Estudo do Ipea expõe distorções no sistema tributário brasileiro
Segundo o levantamento, contribuintes que ganham em média R$ 449 mil anuais pagam uma alíquota de 14,2%
Um diagnóstico do Instituto de Pesquisa Econômica Aplicada (Ipea), divulgado nesta terça-feira (29), revela que as maiores rendas no Brasil são proporcionalmente menos tributadas do que os ganhos dos trabalhadores assalariados, evidenciando desigualdades que impactam a progressividade do sistema tributário. Assinado pelo economista Sérgio Wulff Gobetti, o estudo aponta que rendimentos oriundos de capital, predominantes entre os mais ricos, recebem uma carga tributária inferior à aplicada sobre os rendimentos do trabalho, afetando a justiça fiscal.
A análise, que contempla o Imposto sobre a Renda das Pessoas Físicas (IRPF), o Imposto de Renda de Pessoa Jurídica (IRPJ) e a Contribuição Social sobre o Lucro Líquido (CSLL), utilizou dados da Receita Federal para examinar essa distorção. Segundo o levantamento, contribuintes que ganham em média R$ 449 mil anuais pagam uma alíquota de 14,2%, equivalente ao percentual aplicado sobre salários de R$ 6 mil mensais. A progressividade dos tributos atinge o teto nos estratos superiores e, a partir desse ponto, começa a regredir. Contribuintes com renda média anual de R$ 1,053 milhão pagam 13,6% de imposto, enquanto aqueles com média de R$ 26,036 milhões recolhem apenas 12,9%.

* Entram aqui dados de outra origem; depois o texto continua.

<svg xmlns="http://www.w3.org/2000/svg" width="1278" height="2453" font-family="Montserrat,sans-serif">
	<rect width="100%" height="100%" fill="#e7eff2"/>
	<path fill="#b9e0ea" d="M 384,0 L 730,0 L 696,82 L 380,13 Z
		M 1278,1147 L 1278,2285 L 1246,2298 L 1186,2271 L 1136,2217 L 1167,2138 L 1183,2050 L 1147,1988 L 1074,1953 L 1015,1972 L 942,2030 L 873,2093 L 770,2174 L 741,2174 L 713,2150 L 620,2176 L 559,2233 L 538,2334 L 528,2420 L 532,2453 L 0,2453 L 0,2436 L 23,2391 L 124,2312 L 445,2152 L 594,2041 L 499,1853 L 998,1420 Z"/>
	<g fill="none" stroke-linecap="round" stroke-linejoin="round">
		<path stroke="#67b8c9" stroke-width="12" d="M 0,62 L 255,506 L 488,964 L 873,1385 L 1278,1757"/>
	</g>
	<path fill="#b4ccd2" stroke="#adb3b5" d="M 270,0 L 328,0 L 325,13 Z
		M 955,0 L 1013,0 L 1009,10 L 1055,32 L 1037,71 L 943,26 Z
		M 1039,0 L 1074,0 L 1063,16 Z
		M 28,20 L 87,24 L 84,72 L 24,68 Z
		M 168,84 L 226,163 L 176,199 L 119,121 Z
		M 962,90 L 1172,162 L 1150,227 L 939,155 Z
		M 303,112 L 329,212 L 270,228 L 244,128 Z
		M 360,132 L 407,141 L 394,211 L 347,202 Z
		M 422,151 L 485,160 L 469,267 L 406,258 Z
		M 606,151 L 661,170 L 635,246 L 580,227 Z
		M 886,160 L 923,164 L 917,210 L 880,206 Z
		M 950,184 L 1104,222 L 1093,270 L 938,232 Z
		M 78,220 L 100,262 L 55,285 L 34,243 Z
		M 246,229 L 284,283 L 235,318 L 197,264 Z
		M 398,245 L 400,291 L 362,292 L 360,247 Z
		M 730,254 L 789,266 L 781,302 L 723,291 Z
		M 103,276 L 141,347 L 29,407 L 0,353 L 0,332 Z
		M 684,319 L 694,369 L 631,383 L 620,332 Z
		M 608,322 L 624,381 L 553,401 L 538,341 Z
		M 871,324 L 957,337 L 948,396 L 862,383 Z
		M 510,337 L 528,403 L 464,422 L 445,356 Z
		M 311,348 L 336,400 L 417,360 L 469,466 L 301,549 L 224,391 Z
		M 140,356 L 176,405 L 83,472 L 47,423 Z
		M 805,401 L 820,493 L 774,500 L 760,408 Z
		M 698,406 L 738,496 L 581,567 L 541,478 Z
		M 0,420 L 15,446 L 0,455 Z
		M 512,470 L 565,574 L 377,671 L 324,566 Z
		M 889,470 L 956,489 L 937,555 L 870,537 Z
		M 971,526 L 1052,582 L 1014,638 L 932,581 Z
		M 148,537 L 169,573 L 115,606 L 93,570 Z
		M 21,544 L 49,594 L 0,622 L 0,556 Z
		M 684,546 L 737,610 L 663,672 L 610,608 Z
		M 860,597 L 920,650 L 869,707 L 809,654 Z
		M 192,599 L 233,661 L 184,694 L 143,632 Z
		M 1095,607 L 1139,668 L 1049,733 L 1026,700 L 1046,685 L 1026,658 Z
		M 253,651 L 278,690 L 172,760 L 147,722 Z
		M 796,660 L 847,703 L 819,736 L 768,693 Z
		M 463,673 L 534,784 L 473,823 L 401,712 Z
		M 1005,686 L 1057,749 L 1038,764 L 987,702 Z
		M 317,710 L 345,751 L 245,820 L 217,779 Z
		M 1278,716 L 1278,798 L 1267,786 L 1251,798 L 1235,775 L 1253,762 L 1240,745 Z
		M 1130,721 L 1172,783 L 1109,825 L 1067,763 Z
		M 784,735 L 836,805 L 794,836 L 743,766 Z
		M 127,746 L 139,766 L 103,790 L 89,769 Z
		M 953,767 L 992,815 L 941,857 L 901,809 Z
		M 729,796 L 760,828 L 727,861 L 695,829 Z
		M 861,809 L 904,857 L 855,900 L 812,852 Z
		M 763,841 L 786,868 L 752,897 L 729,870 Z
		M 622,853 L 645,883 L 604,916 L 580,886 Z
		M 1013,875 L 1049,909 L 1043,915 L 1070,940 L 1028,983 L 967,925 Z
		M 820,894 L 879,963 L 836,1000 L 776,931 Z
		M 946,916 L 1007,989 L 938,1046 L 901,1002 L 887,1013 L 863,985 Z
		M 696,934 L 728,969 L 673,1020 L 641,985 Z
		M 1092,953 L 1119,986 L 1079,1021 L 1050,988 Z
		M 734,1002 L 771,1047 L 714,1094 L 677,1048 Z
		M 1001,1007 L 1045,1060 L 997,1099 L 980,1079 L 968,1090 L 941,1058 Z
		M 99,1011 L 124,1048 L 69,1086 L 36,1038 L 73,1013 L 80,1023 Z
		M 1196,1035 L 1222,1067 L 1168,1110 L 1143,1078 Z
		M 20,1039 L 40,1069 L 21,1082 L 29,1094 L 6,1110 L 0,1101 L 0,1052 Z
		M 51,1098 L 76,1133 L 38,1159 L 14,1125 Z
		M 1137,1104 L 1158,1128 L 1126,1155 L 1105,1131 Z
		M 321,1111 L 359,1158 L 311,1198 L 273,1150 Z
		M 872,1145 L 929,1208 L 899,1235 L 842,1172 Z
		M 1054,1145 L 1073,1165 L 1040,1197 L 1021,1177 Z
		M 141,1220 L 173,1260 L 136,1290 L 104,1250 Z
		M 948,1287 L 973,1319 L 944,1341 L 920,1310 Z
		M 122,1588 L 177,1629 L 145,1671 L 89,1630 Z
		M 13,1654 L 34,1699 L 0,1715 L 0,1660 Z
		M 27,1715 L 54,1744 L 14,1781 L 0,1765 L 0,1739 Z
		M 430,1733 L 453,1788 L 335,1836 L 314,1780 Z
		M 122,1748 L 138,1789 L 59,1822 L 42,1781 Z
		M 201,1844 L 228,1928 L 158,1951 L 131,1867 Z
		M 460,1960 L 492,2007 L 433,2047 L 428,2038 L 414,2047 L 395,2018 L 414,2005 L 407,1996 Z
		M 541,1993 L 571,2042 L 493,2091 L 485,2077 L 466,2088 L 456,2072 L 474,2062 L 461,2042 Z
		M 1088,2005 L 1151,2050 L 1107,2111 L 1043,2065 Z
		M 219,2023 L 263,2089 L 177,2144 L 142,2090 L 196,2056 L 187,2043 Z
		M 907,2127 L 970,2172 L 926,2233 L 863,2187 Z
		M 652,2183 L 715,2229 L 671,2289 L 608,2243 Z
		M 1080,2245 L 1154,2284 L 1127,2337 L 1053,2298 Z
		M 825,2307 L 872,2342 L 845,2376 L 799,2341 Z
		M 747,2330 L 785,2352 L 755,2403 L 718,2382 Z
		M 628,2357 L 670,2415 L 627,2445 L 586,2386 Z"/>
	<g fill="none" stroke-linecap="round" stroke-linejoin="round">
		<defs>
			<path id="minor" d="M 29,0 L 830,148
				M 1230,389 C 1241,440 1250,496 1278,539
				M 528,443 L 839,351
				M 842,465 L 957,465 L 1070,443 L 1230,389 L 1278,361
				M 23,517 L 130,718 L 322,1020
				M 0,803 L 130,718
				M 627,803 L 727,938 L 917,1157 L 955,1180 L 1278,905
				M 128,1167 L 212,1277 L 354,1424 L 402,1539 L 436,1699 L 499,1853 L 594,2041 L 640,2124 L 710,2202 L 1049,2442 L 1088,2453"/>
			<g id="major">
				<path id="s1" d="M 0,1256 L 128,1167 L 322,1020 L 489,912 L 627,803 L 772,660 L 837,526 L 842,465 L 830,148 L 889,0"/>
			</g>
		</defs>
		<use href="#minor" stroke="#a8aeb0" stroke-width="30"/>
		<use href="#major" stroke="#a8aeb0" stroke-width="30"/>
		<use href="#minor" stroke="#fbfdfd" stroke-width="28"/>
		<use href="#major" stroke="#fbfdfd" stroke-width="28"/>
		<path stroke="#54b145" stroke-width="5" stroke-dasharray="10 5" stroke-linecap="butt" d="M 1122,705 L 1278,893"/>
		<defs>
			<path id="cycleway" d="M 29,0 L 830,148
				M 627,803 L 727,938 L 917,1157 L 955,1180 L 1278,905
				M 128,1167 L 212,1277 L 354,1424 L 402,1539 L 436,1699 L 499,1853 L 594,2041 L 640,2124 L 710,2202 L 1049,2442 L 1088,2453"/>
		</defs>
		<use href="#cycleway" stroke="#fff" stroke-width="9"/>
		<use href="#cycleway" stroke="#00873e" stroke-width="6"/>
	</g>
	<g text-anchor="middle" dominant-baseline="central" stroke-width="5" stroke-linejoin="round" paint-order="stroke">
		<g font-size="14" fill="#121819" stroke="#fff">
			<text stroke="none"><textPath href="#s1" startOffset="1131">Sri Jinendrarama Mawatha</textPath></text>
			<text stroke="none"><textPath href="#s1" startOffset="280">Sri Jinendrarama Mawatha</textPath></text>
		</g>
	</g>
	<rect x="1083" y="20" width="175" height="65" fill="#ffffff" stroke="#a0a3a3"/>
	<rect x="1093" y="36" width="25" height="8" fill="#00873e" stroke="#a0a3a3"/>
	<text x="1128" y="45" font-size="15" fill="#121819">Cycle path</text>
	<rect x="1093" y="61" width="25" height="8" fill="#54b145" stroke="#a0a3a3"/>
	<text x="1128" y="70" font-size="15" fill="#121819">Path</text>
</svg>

Entre os declarantes no topo da pirâmide, a maior parte da renda é proveniente de ganhos de capital, juros e lucros, atingindo 81% no grupo dos 0,01% mais ricos. No contexto nacional, esse 1% mais abastado concentra 23,6% da renda disponível das famílias, um índice que reflete o alto grau de concentração de riqueza no Brasil.
O estudo destaca que essa regressividade decorre de “inúmeras distorções e privilégios perpetuados” no sistema tributário, entre eles a isenção sobre lucros e dividendos distribuídos a pessoas físicas, um benefício raro no cenário global, e as vantagens de regimes especiais de tributação. Essas estruturas, segundo Gobetti, incentivam planejamentos tributários que premiam empresas que limitam a escala de seus negócios aos regimes Simples e de Lucro Presumido. Entre 2015 e 2019, estima-se que cerca de R$ 180 bilhões deixaram de ser arrecadados pelas empresas nesses regimes; em valores atualizados, essa cifra chega a R$ 300 bilhões.
Em meio à tramitação da reforma tributária no Congresso, Gobetti afirma que é essencial incluir a equidade como um dos pilares das mudanças, de modo a não apenas reforçar a justiça fiscal, mas também a eficiência econômica. Na última semana, a Comissão de Constituição e Justiça do Senado aprovou um plano de trabalho para avaliar a regulamentação dessa reforma, que poderá vir a corrigir as disparidades na tributação da renda e do lucro no país.